Rüge vom Bundesrechnungshof

Der Großteil der 5,8 Milliarden Schutzmasken, die Spahn zu Beginn der Coronapandemie beschaffen ließ, ist inzwischen ungenutzt verbrannt worden. Das ging im vergangenen Februar aus der Antwort der Bundesregierung auf eine kleine Anfrage der Grünen hervor. Die Entsorgungskosten sollen rund acht Millionen Euro betragen haben. Das Thema Masken beschäftigt auch nach wie vor die Gerichte, da zahlreiche Unternehmen den Bund beziehungsweise das Bundesgesundheitsministerium verklagt haben.
Spahn musste im Februar vor der Corona-Enquetekommission des Bundestages aussagen. Dort rechtfertigte er sein Handeln und behauptete, dass die Masken zu einem günstigen Preis von je einem Euro gekauft wurden. Enquetemitglied Paula Piechotta (Grüne) widersprach und sagte, dass selbst außerhalb der „Akutphase“ der Pandemie bis zu sieben Euro für die „Wuchermasken“ gezahlt worden seien.

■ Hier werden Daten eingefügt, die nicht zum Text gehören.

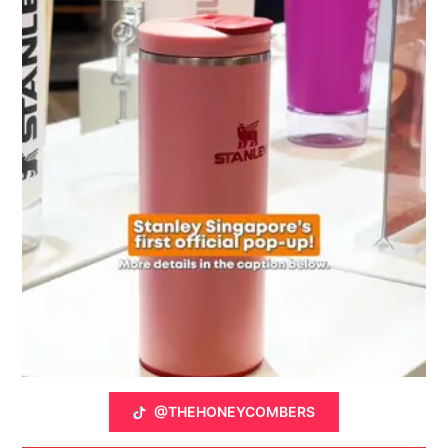
@THEHONEYCOMBERS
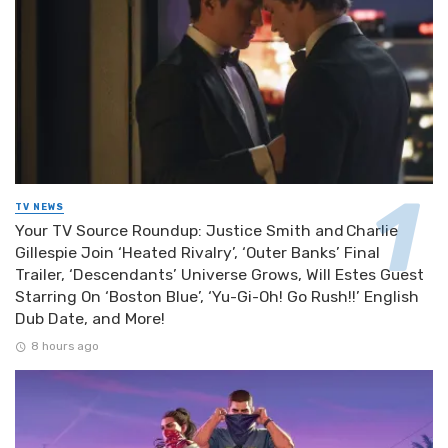
TV NEWS
Your TV Source Roundup: Justice Smith and Charlie
Gillespie Join ‘Heated Rivalry’, ‘Outer Banks’ Final
Trailer, ‘Descendants’ Universe Grows, Will Estes Guest
Starring On ‘Boston Blue’, ‘Yu-Gi-Oh! Go Rush!!’ English
Dub Date, and More!
8 hours ago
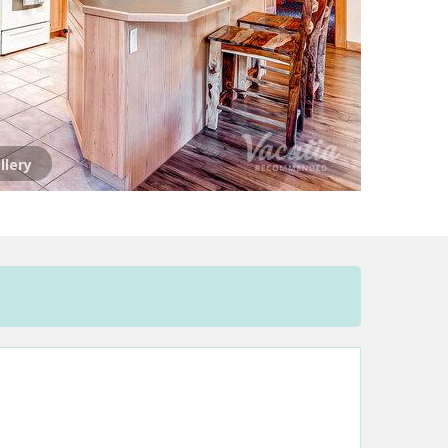
llery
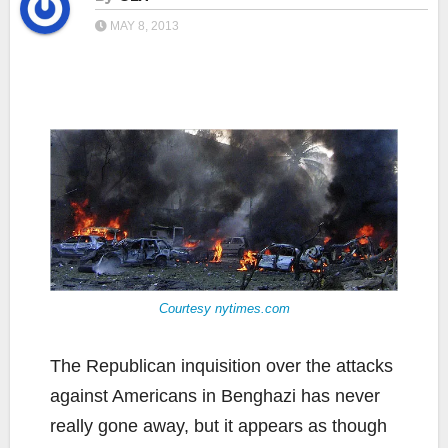
MAY 8, 2013
Courtesy nytimes.com
The Republican inquisition over the attacks
against Americans in Benghazi has never
really gone away, but it appears as though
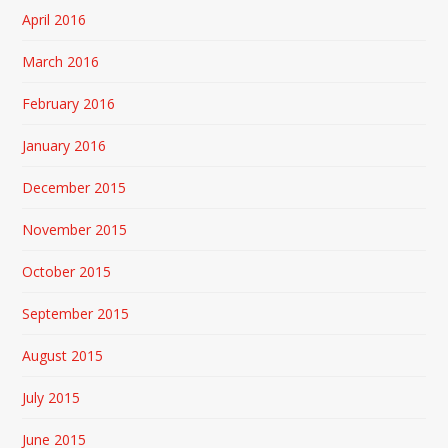
April 2016
March 2016
February 2016
January 2016
December 2015
November 2015
October 2015
September 2015
August 2015
July 2015
June 2015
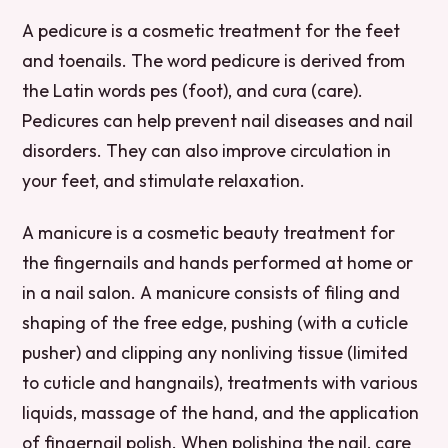
A pedicure is a cosmetic treatment for the feet
and toenails. The word pedicure is derived from
the Latin words pes (foot), and cura (care).
Pedicures can help prevent nail diseases and nail
disorders. They can also improve circulation in
your feet, and stimulate relaxation.
A manicure is a cosmetic beauty treatment for
the fingernails and hands performed at home or
in a nail salon. A manicure consists of filing and
shaping of the free edge, pushing (with a cuticle
pusher) and clipping any nonliving tissue (limited
to cuticle and hangnails), treatments with various
liquids, massage of the hand, and the application
of fingernail polish. When polishing the nail, care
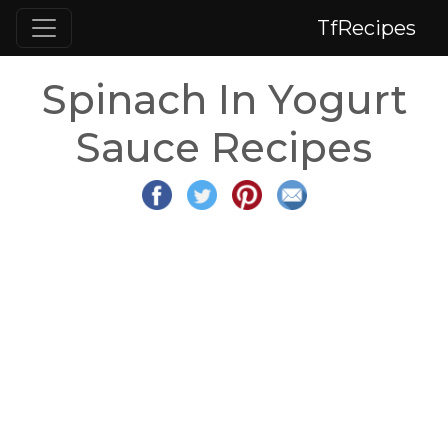
TfRecipes
Spinach In Yogurt
Sauce Recipes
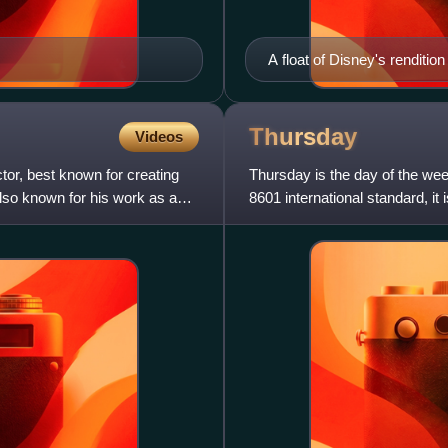
A float of Disney's renditi
Snow White and the Seven
Thursday
Videos
ctor, best known for creating
Thursday is the day of the w
also known for his work as a
8601 international standard, it
"Sunday-first" convention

Auch der Bundesrechnungshof übte scharfe Kritik an Spahn. So seien Masken „weit über Bedarf“ bestellt worden. Weniger als ein Drittel der 5,7 Milliarden Masken sei tatsächlich verteilt worden. Inwiefern sie hilfreich bei der Pandemiebekämpfung waren, sei nicht feststellbar. Im Ergebnis sei der „überwiegende Teil“ ohne Nutzen gewesen.